Record set Block Start
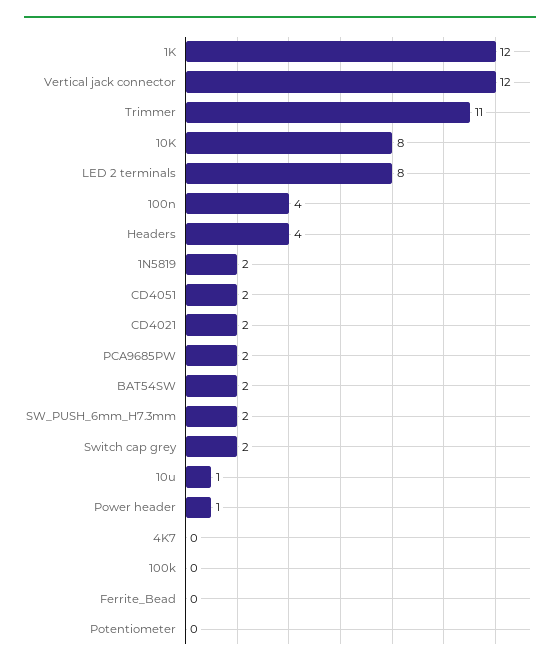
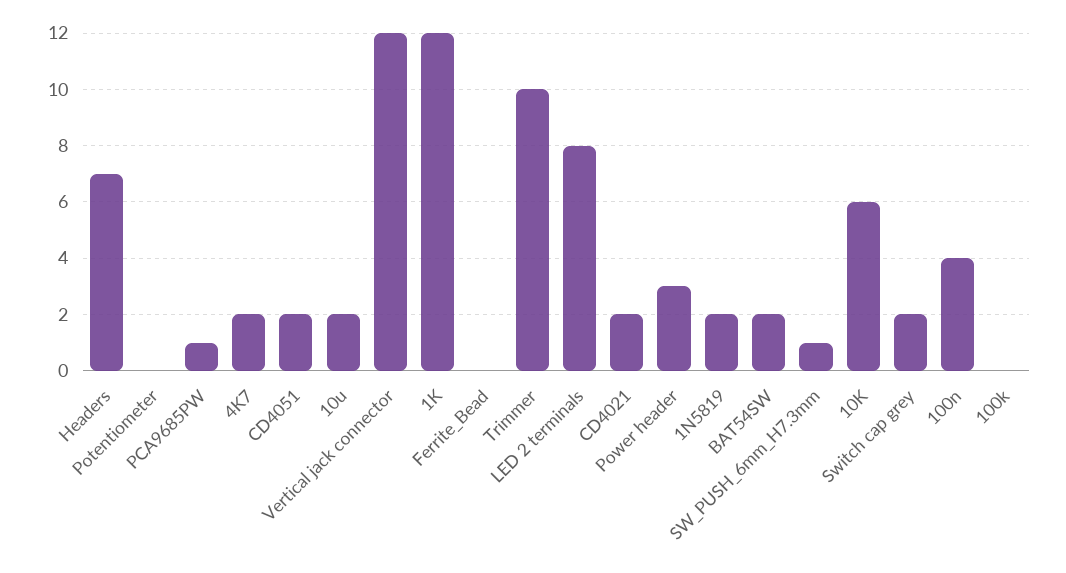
Trimmer: 11 -> 10
10K: 8 -> 6
Headers: 4 -> 7
PCA9685PW: 2 -> 1
SW_PUSH_6mm_H7.3mm: 2 -> 1
10u: 1 -> 2
Power header: 1 -> 3
4K7: 0 -> 2

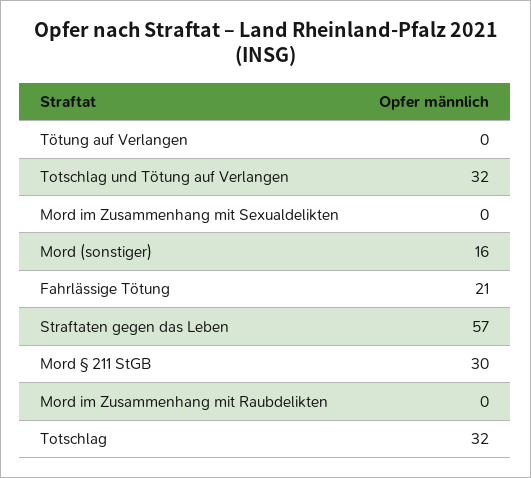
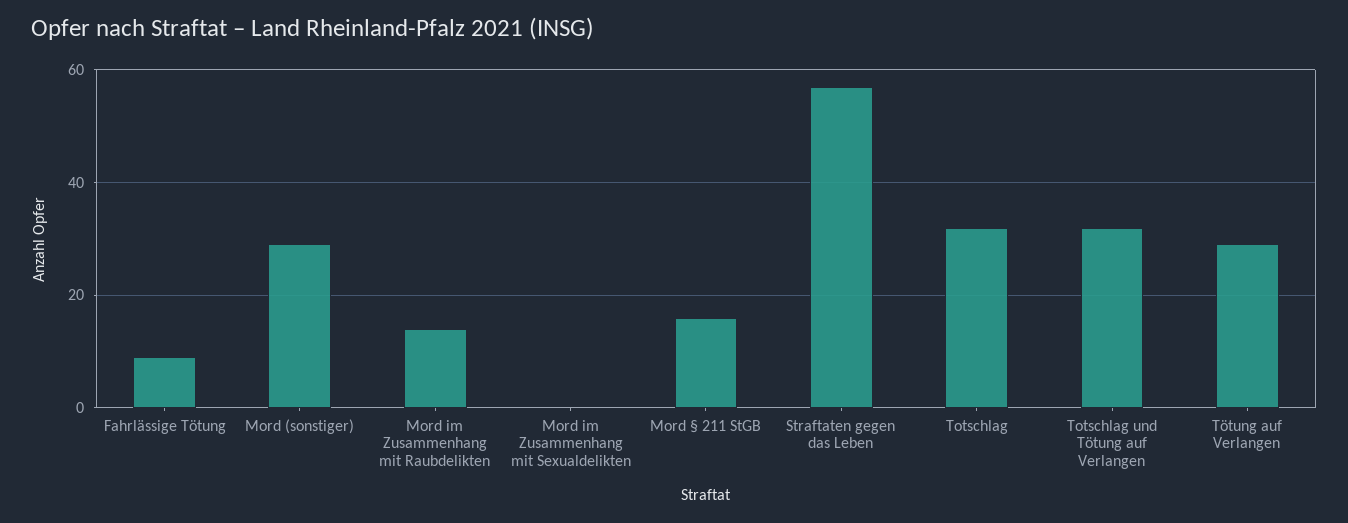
Tötung auf Verlangen: 0 -> 30
Mord (sonstiger): 16 -> 30
Fahrlässige Tötung: 21 -> 10
Mord § 211 StGB: 30 -> 15
Mord im Zusammenhang mit Raubdelikten: 0 -> 15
Record set Block End
== Try it ==
Each record above must be retyped exactly, minus its pictures.

== Reply to the exercise ==
Trimmer: 11 -> 10
10K: 8 -> 6
Headers: 4 -> 7
PCA9685PW: 2 -> 1
SW_PUSH_6mm_H7.3mm: 2 -> 1
10u: 1 -> 2
Power header: 1 -> 3
4K7: 0 -> 2

Tötung auf Verlangen: 0 -> 30
Mord (sonstiger): 16 -> 30
Fahrlässige Tötung: 21 -> 10
Mord § 211 StGB: 30 -> 15
Mord im Zusammenhang mit Raubdelikten: 0 -> 15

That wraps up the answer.